EXERCISE GOAL - Would you repeat every entry below word for word but drop the images?

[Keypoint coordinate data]
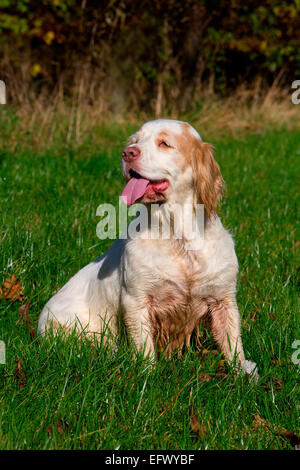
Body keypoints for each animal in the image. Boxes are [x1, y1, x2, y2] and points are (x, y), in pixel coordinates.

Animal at [37, 119, 258, 376]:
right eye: (135, 140)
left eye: (164, 143)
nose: (127, 153)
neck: (177, 237)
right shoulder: (136, 300)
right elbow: (144, 346)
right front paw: (147, 375)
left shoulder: (223, 299)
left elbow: (233, 344)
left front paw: (243, 372)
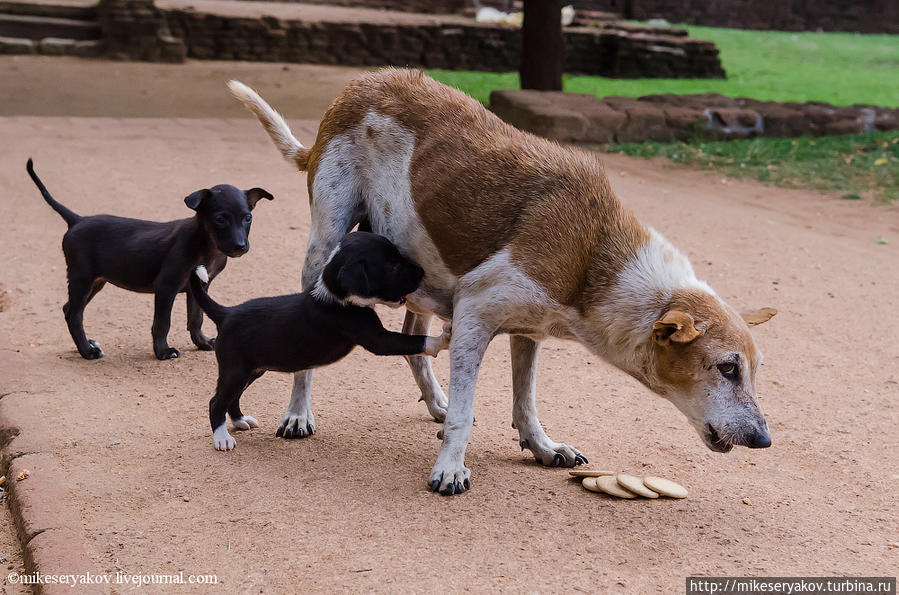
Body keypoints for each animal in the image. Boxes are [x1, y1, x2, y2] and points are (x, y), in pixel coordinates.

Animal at [28, 158, 274, 360]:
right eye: (220, 219)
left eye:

EXERCISE OUTPUT -
Body keypoints for each animal in the image. Boxes are [x1, y1, x2, y2] and points are (x, y), in pixel coordinates.

Animal at [37, 119, 258, 376]:
right eye: (135, 140)
left eye: (164, 143)
nose: (127, 153)
neck: (177, 237)
right shoulder: (136, 300)
right elbow: (144, 346)
right front paw: (147, 375)
left shoulder: (223, 299)
left elbow: (233, 344)
left front paw: (243, 372)
Body keypoints for each animal in the image. Boxes are [x1, y1, x2, y2] and points are (x, y), in pixel coordinates.

Animal at [28, 158, 274, 360]:
right eye: (220, 219)
left eye:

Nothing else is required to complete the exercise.